La inteligencia artificial (IA) está acelerando la transformación digital a un ritmo sin precedentes, pero este avance tiene un alto costo ambiental que empieza a ser cada vez más evidente.
En América Latina, la expansión de centros de datos para manejar y procesar grandes volúmenes de información generados por la IA está agravando una crisis hídrica ya de por sí alarmante, pues no sólo consumen enormes cantidades de electricidad, sino también agua, que se usa principalmente para enfriar los servidores.
De acuerdo con The New York Times, una simple consulta en ChatGPT consume casi 10 veces más electricidad que una búsqueda convencional en Google, lo que refleja el alto costo energético y de recursos de las herramientas basadas en IA.
En regiones como América Latina, donde la escasez de agua es un problema creciente, la demanda constante de este recurso para mantener operativos los centros de datos es cada vez más insostenible.
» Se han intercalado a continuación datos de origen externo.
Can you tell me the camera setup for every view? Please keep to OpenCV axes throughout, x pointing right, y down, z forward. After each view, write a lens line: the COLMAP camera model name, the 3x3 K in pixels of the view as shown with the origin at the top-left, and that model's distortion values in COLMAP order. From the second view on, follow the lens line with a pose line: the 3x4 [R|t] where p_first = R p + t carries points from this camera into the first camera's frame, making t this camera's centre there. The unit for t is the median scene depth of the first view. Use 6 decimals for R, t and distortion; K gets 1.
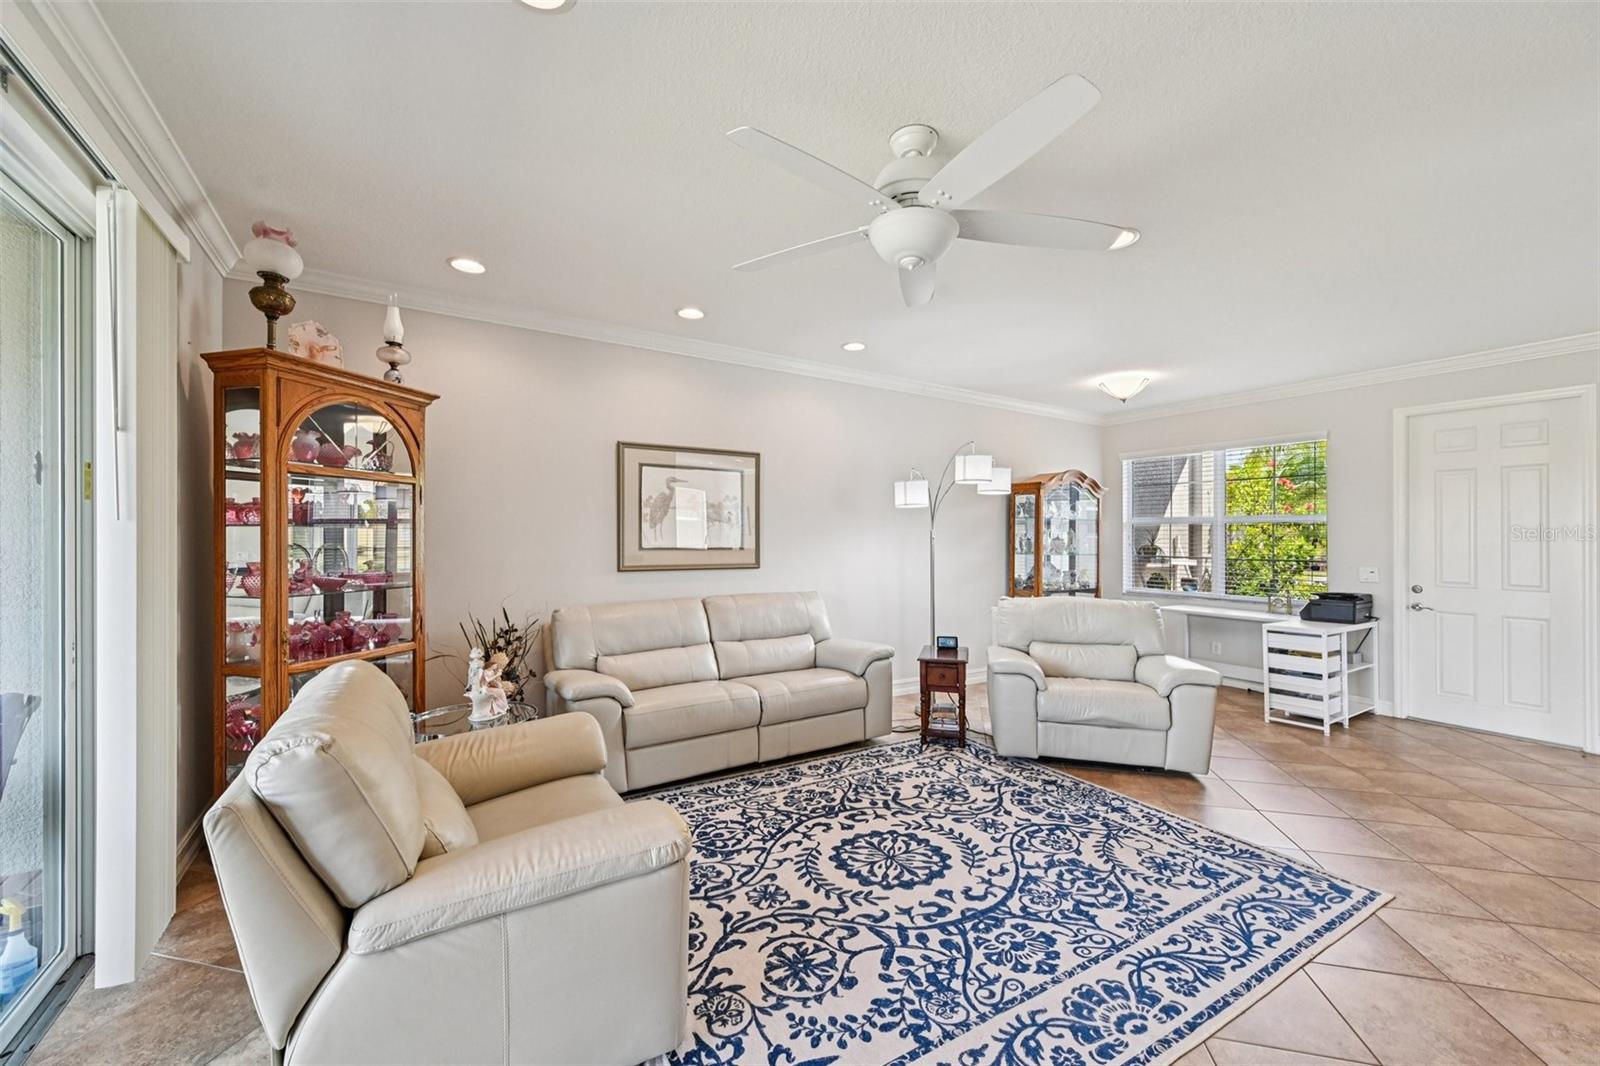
lens RADIAL K [[635.6, 0, 802.5], [0, 635.6, 543.7], [0, 0, 1]] dist [0.001186, 0.000327]
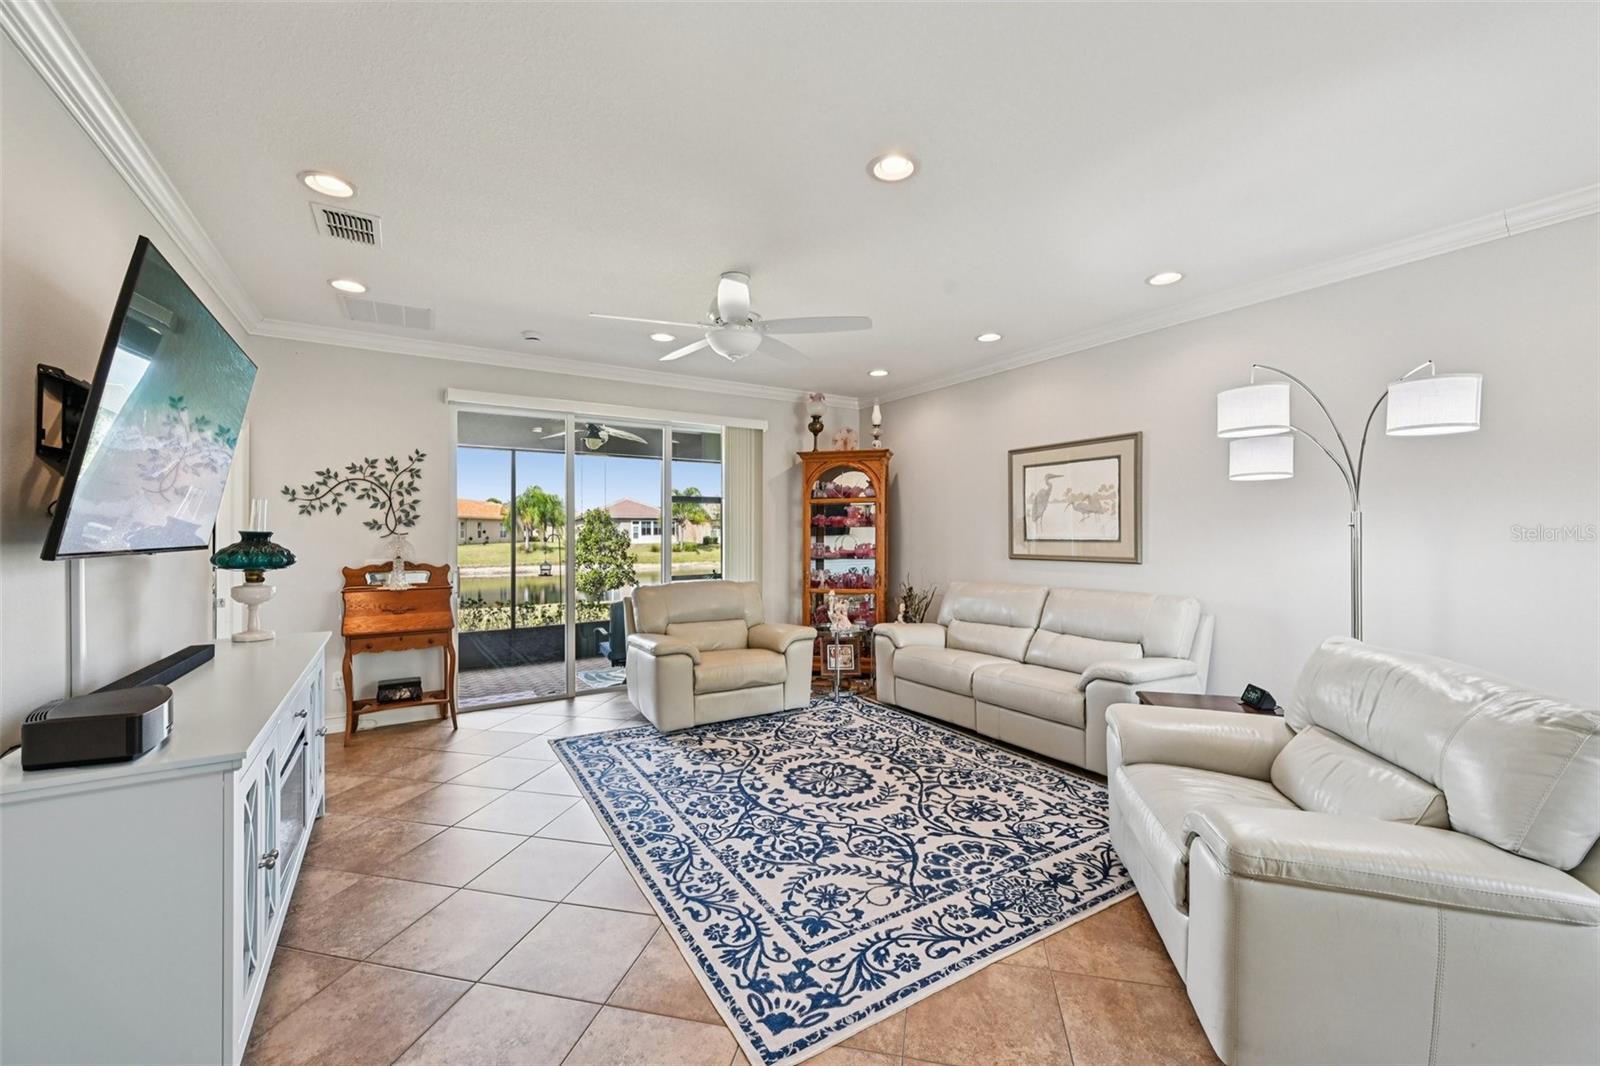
lens RADIAL K [[635.6, 0, 794.3], [0, 635.6, 531.5], [0, 0, 1]] dist [0.001186, 0.000327]
pose [[-0.004060, -0.005995, -0.999974, 1.298343], [-0.005528, 0.999967, -0.005973, 0.002719], [0.999976, 0.005503, -0.004093, 0.850383]]
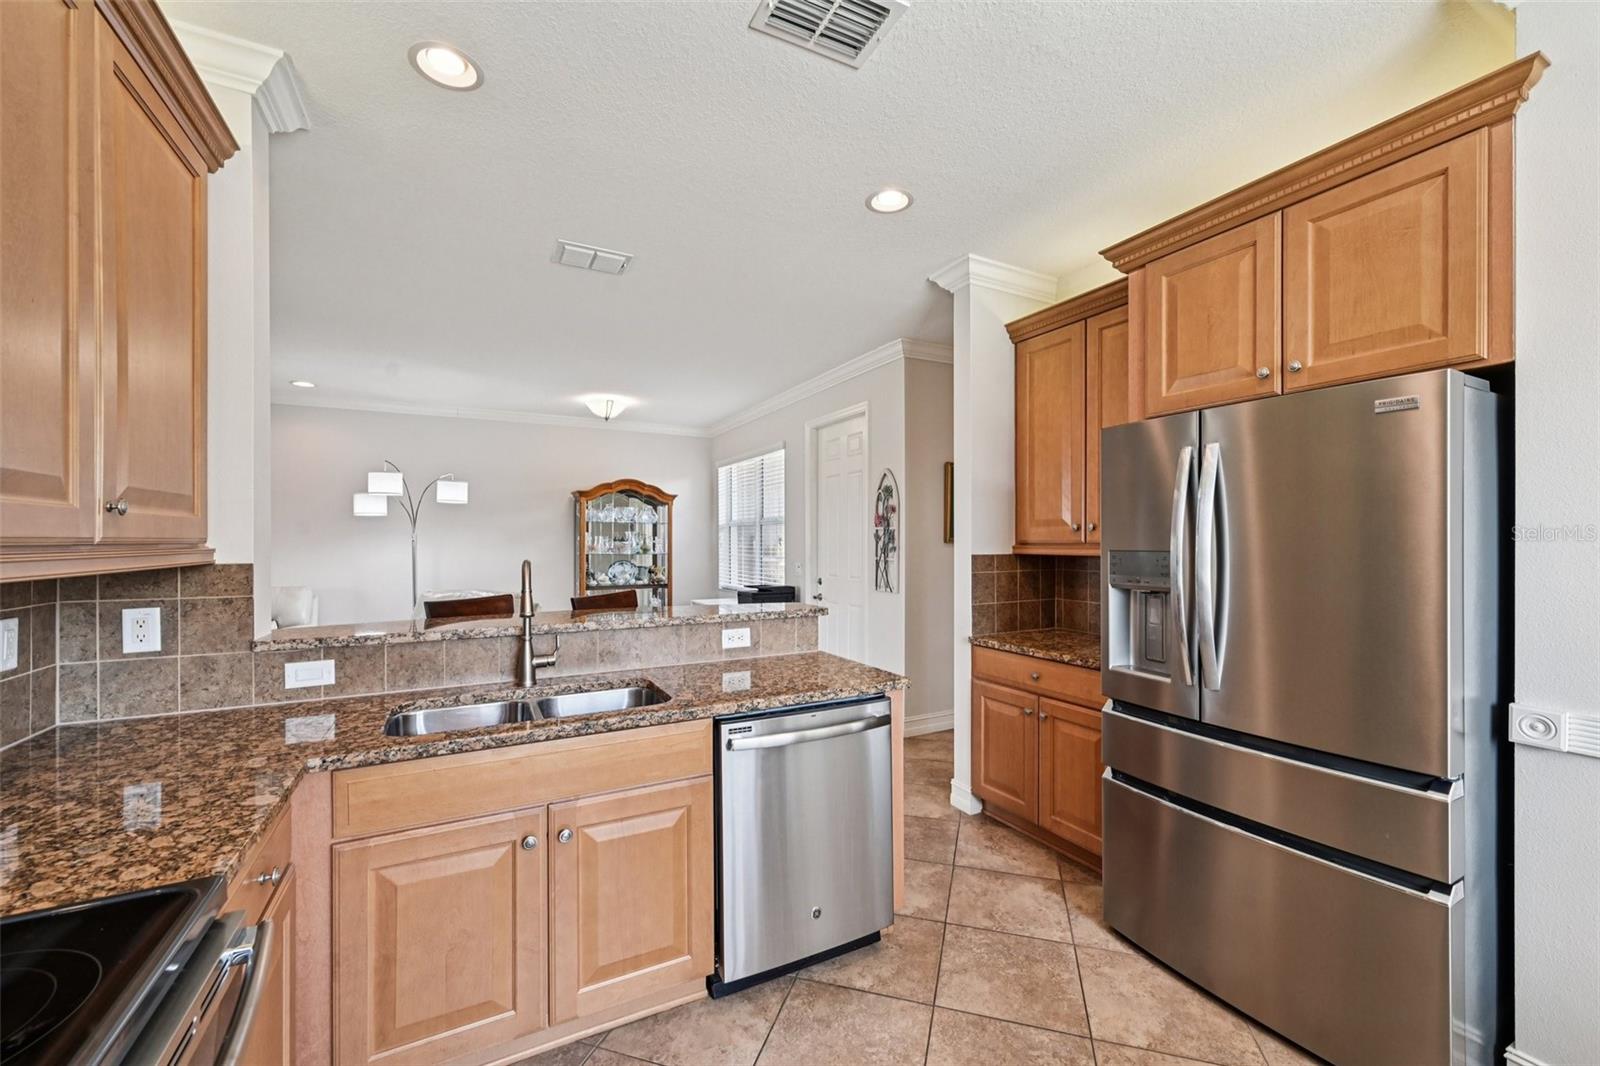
lens RADIAL K [[635.6, 0, 816.2], [0, 635.6, 538.4], [0, 0, 1]] dist [0.001186, 0.000327]
pose [[0.997176, -0.012845, -0.073993, 1.753323], [0.011826, 0.999829, -0.014205, 0.019411], [0.074163, 0.013290, 0.997158, -0.211237]]
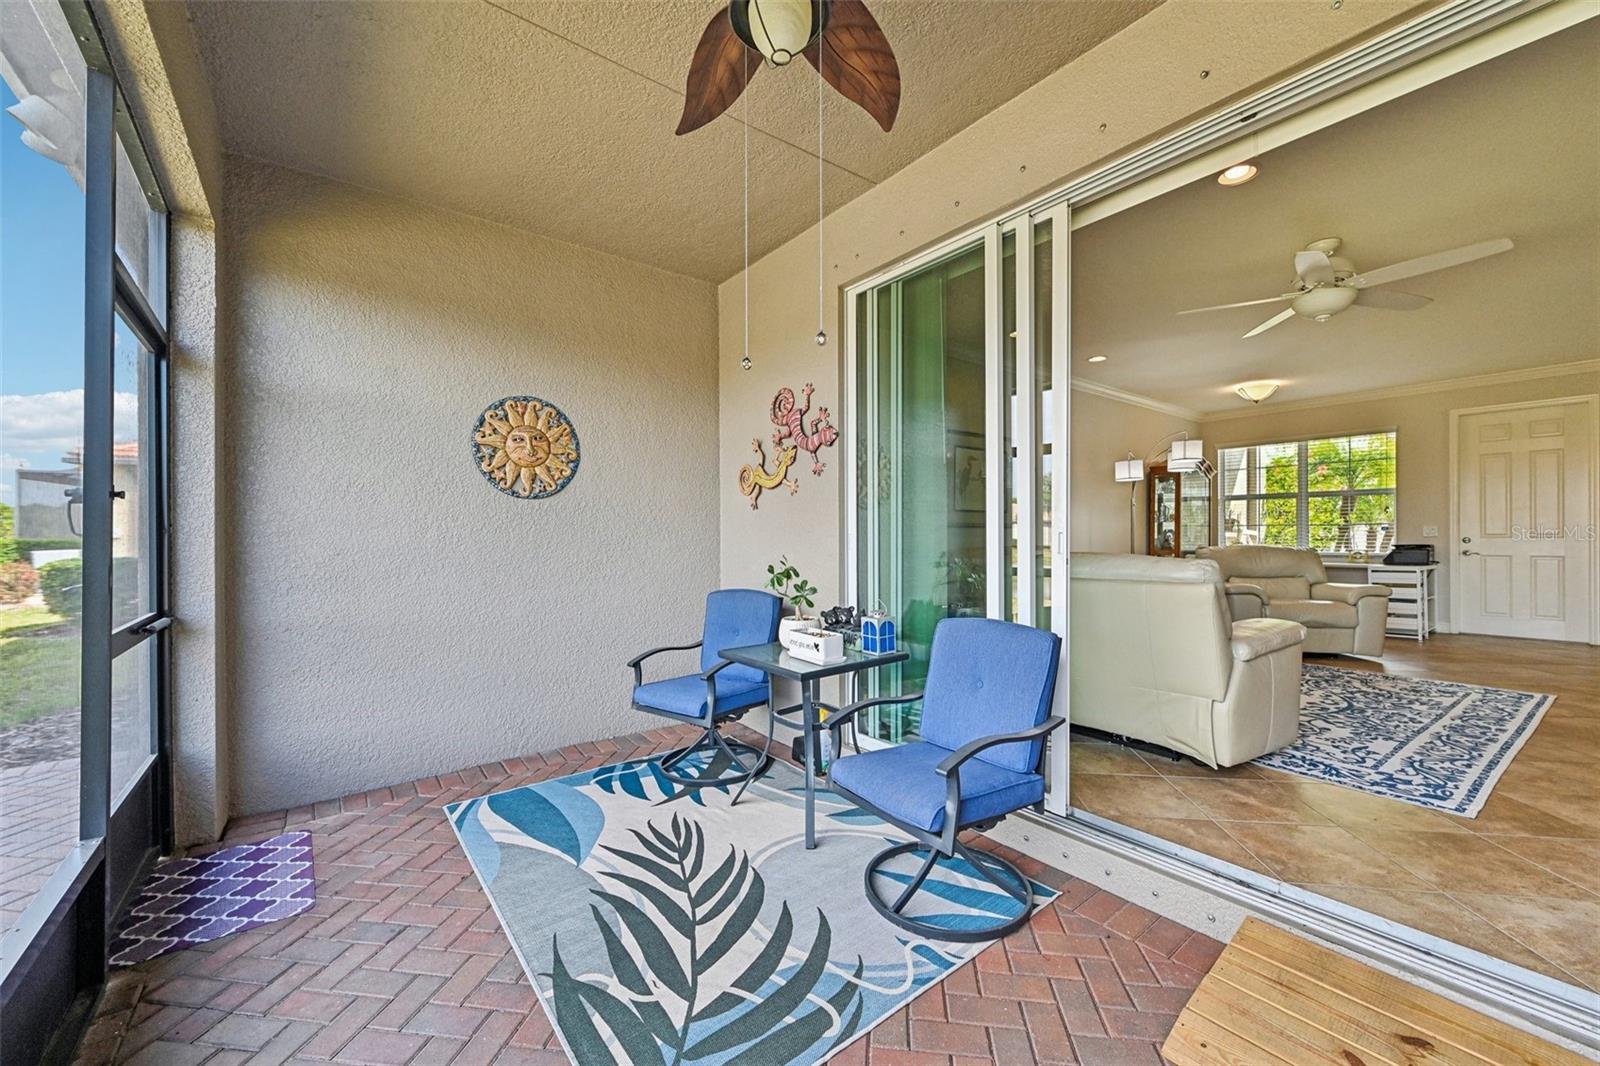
lens RADIAL K [[635.6, 0, 812.0], [0, 635.6, 540.4], [0, 0, 1]] dist [0.001186, 0.000327]
pose [[0.995048, -0.008132, 0.099067, -0.989906], [0.008506, 0.999958, -0.003349, 0.107244], [-0.099036, 0.004176, 0.995075, -0.401360]]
Este escenario coloca en un aprieto a los acuíferos y fuentes hídricas locales, que ya están al límite.

Querétaro, el precio ambiental de la expansión tecnológica
México, por ejemplo, se enfrenta a una situación crítica. Querétaro, que ha visto un auge en la construcción de centros de datos debido a su ubicación estratégica y a los bajos costos de construcción, se ha convertido en un punto de atracción para la economía digital del país.
A pesar de que este crecimiento ha impulsado la economía local y atraído inversiones extranjeras, el impacto ambiental es significativo, ya que requieren grandes cantidades de agua para enfriar sus sistemas.
Según la Comisión Nacional del Agua (CONAGUA), la disponibilidad de agua per cápita en Querétaro ha disminuido un 60% en los últimos 20 años, lo que agrava aún más la situación. Aunque se han prometido tecnologías más eficientes, como sistemas de refrigeración líquida cerrados, en muchos casos estas no se están implementando de manera efectiva.
Además, en algunos no existen sistemas de monitoreo transparente sobre el consumo de agua, empeorando la situación en municipios como Colón, donde se instaló el primer campus de centro de datos a gran escala de Microsoft en México, y sus presas de agua están casi secas.

Una amenaza creciente para el futuro del agua
La expansión de la Inteligencia Artificial y la construcción de más centros de datos en América Latina presentan un dilema claro: mientras más avanza la tecnología, mayor es la demanda de recursos como el agua.
Y aunque generan empleo y pueden impulsar el desarrollo económico, su huella ambiental es significativa. Según el Instituto Nacional de Ecología y Cambio Climático (INECC), las sequías en el centro de México se están intensificando debido al cambio climático, lo que hace que el agua sea aún más valiosa y difícil de gestionar. Además, la falta de regulación y monitoreo sobre el consumo de este recurso vital en los centros de datos pone en riesgo la estabilidad de las comunidades locales.
Si no se toman medidas urgentes para regular el uso del agua y se implementan tecnologías más eficientes, la región podría enfrentar una crisis hídrica mucho más grave en los próximos años.
El futuro de la tecnología en América Latina no debe ser a costa de nuestros recursos naturales. Es muy importante que se trabaje en conjunto para encontrar soluciones sostenibles que equilibren el desarrollo digital con la preservación del agua.
Sin una intervención inmediata, la promesa de un futuro digital podría verse opacada por una crisis ambiental, donde cada gota de agua será más valiosa que nunca.